The Community Pathways Model, developed by the Community Health Access Project (CHAP) in Richland County, has improved health and preventative care for high-risk mothers and children in difficult-to-serve areas. The model, developed by Drs. Mark and Sarah Redding, achieved a 30 percent reduction in the risk for low-weight birth. In Ohio, low-weight births account for more than 50 percent of all Medicaid birth expenditures.

In February, the Kasich administration announced it will invest $350,000 to replicate the Community Pathways Model in Southeast Ohio through a partnership between IPAC and PFK. This funding, along with opportunity to work closely with Drs. Mark and Sarah Redding, will help IPAC to advance its vision of ensuring healthy development of all children in the region.

Mrs. Kasich, who has expressed an interest in Governor Kasich’s initiative to improve maternal health, child health and to reduce low-weight births, wanted to learn more about IPAC and to explore ways her office may be of assistance.

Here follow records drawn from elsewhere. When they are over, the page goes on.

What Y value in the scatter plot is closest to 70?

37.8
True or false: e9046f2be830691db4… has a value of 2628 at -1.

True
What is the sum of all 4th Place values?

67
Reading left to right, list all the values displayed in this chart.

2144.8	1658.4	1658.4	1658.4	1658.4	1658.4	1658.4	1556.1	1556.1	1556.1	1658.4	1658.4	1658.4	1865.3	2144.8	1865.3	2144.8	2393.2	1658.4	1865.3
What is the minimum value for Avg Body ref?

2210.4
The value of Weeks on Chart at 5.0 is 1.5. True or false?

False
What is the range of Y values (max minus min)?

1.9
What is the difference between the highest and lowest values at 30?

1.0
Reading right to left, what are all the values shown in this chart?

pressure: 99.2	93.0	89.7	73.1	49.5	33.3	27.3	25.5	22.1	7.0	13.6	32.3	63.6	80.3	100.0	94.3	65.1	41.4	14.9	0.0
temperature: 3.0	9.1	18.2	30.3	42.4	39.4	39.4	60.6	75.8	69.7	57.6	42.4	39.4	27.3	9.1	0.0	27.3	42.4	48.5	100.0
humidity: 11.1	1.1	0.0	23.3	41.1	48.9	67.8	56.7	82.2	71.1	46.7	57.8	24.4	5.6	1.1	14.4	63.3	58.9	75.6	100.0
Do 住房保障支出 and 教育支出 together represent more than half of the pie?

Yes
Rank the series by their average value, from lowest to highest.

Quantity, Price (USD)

As the project develops, IPAC and Mrs. Kasich’s office will continue to discuss opportunities for collaboration.

IPAC is a rural health network committed to improving the health of young children by fostering collaboration among professionals, families and community agencies. Founded in 2002, the network comprises 19 community agencies in Athens, Hocking, Meigs and Vinton Counties, including several Ohio University departments and clinics.